Sia in Egitto sia a Gaza si temono attentati anche nei nostri confronti da parte di chi vuole destabilizzare ulteriormente la situazione. Ieri sera – riferisce – siamo stati nella zona di confine, probabilmente era uno dei luoghi più cari a Vittorio Arrigoni, c’erano gli ulivi, i campi coltivati, poco lontano le postazioni israeliane e un sacco di bimbi con gli occhi felici. Già, occhi felici in mezzo a tutto quel casino, ma che stranezza, eh?
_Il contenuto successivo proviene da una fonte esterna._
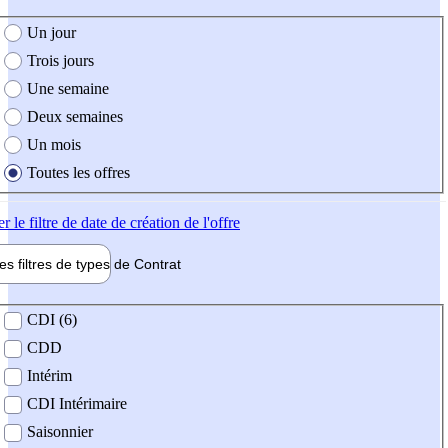
e création de l'offre
Un jour
Trois jours
Une semaine
Deux semaines
Un mois
Toutes les offres
er
le filtre de date de création de l'offre
les filtres de types de
Contrat
de contrat
CDI (6)
CDD
Intérim
CDI Intérimaire
Saisonnier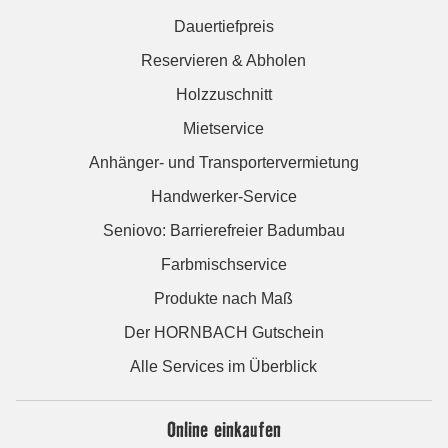
Dauertiefpreis
Reservieren & Abholen
Holzzuschnitt
Mietservice
Anhänger- und Transportervermietung
Handwerker-Service
Seniovo: Barrierefreier Badumbau
Farbmischservice
Produkte nach Maß
Der HORNBACH Gutschein
Alle Services im Überblick
Online einkaufen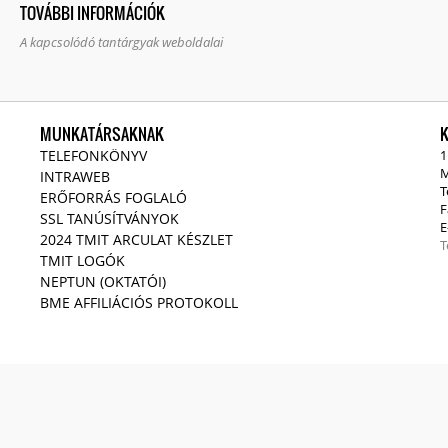
TOVÁBBI INFORMÁCIÓK
A kapcsolódó tantárgyak weboldalai
MUNKATÁRSAKNAK
TELEFONKÖNYV
1
M
INTRAWEB
T
ERŐFORRÁS FOGLALÓ
F
SSL TANÚSÍTVÁNYOK
E
2024 TMIT ARCULAT KÉSZLET
T
TMIT LOGÓK
NEPTUN (OKTATÓI)
BME AFFILIÁCIÓS PROTOKOLL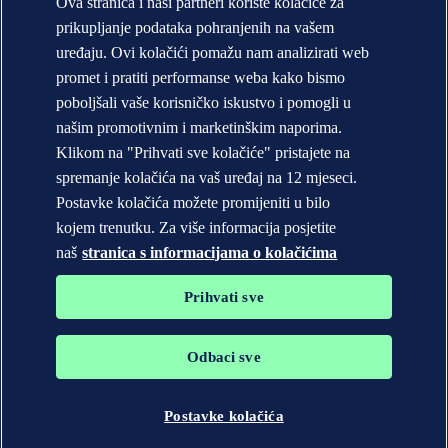
Ova stranica i naši partneri koriste kolačiće za
Kontaktirajte DNV
prikupljanje podataka pohranjenih na vašem
Pronađite ured
Kontakt za medije
uređaju. Ovi kolačići pomažu nam analizirati web
promet i pratiti performanse weba kako bismo
Izjava o privatnosti
Uvjeti korištenja
poboljšali vaše korisničko iskustvo i pomogli u
Copyright © DNV AS 2025
našim promotivnim i marketinškim naporima.
Informacije o kolačićima
Klikom na "Prihvati sve kolačiće" pristajete na
spremanje kolačića na vaš uređaj na 12 mjeseci.
Postavke kolačića možete promijeniti u bilo
kojem trenutku. Za više informacija posjetite
naš
stranica s informacijama o kolačićima
Prihvati sve
Odbaci sve
Zaštitni znakovi DNV GL®, DNV®, Horizon Graphic i Det
Norske Veritas® vlasništvo su tvrtki u grupi Det Norske Veritas. Sva
prava pridržana.
Postavke kolačića
WHEN TRUST MATTERS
Se torno – commenta – penso che questo sarà uno dei ricordi più cari che mi porterò nel cuore».

I colpi di mitra

L’estenuante attesa è scandita da annunci in tempo reale e il racconto dei due friulani si fa drammatico. «Gli israeliani stanno attaccando le barche dei pescatori – scrive Marin –. Si sentono forti i colpi delle mitragliatrici, proprio qui, nel braccio di mare di fronte a noi». Com’è noto l’attività principale nella Striscia, la pesca, ha subito pesanti limitazioni: negli accordi stabiliti con Morsi dopo Pillar of cloud il limite nautico per la pesca era stato portato a tre miglia. «Ma le violazioni sono continue – assicura Del Medico – ho visto una lancia sparare su un peschereccio di fronte al porto, abbiamo avuto notizia di una decina di barche attaccate» assicura. «Condizioni drammatiche, se si pensa che almeno 35 mila persone residenti lungo la costa vivevano grazie alla pesca».

L’angoscia

Poche parole che, appena prendono a correre in rete, vengono falciate dai continui stacchi di corrente. Dai messaggi degli attivisti bloccati in un lembo di terra dove si stima che dopo la seconda intifada siano state uccise oltre 7 mila persone trapelano parole di profonda angoscia, e di rabbia per una tragedia che sembra non aver fine.